Hydrogen Colors Explained

Hydrogen is also the most abundant element in the universe. Stars such as the sun consist mostly of hydrogen. The sun is essentially a giant ball of hydrogen and helium gases. Hydrogen occurs naturally on earth only in compound form with other elements in liquids, gases, or solids.

Hydrogen, like electricity, is an energy carrier that must be produced from another substance. Hydrogen can be produced—separated—from a variety of sources including water, fossil fuels, or biomass and used as a source of energy or fuel. Hydrogen has the highest energy content of any common fuel by weight (about three times more than gasoline), but it has the lowest energy content by volume (about four times less than gasoline).

While the use of hydrogen as a fuel dates back more than 150 years, recent announcements have brought hydrogen back into the spotlight as leaders around the world seek to secure a sustainable energy future.

But not all hydrogen is made equal. Although hydrogen is actually a colorless gas, it is commonly referred to by a color to denote how clean it is: black, gray and brown being least clean, a cleaner blue and a true zero-emission green hydrogen.

Here is an explanation of the hydrogen “colors”:

Green Hydrogen. Generating green hydrogen nearly eliminates all carbon emissions because it uses clean, renewable sources. With this method, hydrogen is produced through the electrolysis of water, where electricity generated from solar panels or wind turbines is sent through water, releasing oxygen and (green) hydrogen.

Yellow Hydrogen is a relatively new phrase for hydrogen made through electrolysis using zero-emission solar panels.

Pink Hydrogen is generated through electrolysis powered by nuclear energy. 

Purple Hydrogen is made though using nuclear power and heat through combined chemo thermal electrolysis splitting of water.

Red Hydrogen is produced through the high-temperature catalytic splitting of water using nuclear power thermal as an energy source.

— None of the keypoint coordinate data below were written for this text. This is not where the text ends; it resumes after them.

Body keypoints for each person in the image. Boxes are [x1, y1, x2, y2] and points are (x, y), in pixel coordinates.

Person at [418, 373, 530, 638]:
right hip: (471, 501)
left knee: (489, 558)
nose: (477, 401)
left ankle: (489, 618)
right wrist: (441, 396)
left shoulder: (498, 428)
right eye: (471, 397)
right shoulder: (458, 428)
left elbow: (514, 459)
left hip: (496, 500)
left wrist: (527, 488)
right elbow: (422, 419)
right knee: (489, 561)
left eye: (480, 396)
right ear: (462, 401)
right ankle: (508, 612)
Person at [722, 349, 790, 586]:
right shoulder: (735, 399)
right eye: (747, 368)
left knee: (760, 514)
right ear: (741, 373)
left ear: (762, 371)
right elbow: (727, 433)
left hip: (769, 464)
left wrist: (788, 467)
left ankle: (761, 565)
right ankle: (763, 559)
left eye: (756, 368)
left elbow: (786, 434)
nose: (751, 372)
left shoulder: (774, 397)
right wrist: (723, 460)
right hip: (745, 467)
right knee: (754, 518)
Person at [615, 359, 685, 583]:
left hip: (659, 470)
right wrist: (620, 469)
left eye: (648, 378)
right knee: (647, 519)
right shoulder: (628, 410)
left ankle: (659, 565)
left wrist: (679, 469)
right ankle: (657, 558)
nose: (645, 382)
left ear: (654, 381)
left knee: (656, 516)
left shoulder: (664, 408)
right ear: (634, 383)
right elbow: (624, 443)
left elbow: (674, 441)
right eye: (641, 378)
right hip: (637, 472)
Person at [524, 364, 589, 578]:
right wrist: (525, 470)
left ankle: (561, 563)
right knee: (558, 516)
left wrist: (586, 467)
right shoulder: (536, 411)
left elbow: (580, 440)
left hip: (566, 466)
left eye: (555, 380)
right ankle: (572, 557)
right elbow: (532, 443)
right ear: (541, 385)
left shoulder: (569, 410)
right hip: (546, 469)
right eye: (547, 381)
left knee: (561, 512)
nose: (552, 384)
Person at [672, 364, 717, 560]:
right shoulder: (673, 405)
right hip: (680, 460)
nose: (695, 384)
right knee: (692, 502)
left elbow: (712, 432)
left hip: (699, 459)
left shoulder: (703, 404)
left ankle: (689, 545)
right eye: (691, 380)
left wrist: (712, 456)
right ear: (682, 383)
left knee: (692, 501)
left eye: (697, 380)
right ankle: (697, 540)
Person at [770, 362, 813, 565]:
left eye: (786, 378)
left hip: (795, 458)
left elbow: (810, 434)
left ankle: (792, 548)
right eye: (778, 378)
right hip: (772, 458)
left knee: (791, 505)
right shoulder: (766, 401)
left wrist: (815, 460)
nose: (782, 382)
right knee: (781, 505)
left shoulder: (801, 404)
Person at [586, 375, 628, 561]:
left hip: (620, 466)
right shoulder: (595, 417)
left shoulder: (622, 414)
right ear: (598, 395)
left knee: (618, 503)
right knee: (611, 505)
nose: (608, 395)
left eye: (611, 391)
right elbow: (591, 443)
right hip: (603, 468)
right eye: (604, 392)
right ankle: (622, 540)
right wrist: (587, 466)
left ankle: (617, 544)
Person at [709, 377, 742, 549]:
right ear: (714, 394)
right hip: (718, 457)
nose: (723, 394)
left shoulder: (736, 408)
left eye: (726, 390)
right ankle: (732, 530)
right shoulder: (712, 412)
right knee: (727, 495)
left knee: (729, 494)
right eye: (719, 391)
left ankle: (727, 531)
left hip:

White Hydrogen is a naturally-occurring geological hydrogen found in underground deposits and created through fracking. There are no strategies to exploit this hydrogen at present.

Blue Hydrogen is fossil fuel-based (see brown, black, or gray hydrogen), but the carbon emissions from the hydrogen generation process are greatly reduced by using carbon capture and storage. So while blue hydrogen reduces CO2 emissions (by as much as half), it does not go far enough to meet international guidelines for reducing greenhouse gas emissions.

Turquoise Hydrogen can be extracted by using the thermal splitting of methane via methane pyrolysis. The process, though at the experimental stage, remove the carbon in a solid form instead of CO2 gas.

Brown Hydrogen. Roughly 95% of hydrogen is fossil-based.  Brown Hydrogen is made via steam-methane reforming, in which steam is used to produce hydrogen from a methane source like natural gas.

Coal gasification is the process of producing syngas—a mixture consisting primarily of carbon monoxide (CO), hydrogen (H2), carbon dioxide (CO2), methane (CH4), and water vapour (H2O)—from coal and water, air and/or oxygen.

Black Hydrogen is produced from the gasification process using coal, which was formed when dead plant matter decays into peat and is converted into coal by the heat and pressure of deep burial over millions of years.

Gray Hydrogen is produced from the gasification process using Lignite, a yellow to dark brown or rarely black coal that formed from peat at shallow depths and temperatures lower than 100 °C.

So while the steam methane reforming and gasification processes produce clean, zero-emission hydrogen fuel, they produce significant amounts of Earth-warming CO2 in the process, making them less-than-ideal choices for a truly clean hydrogen future.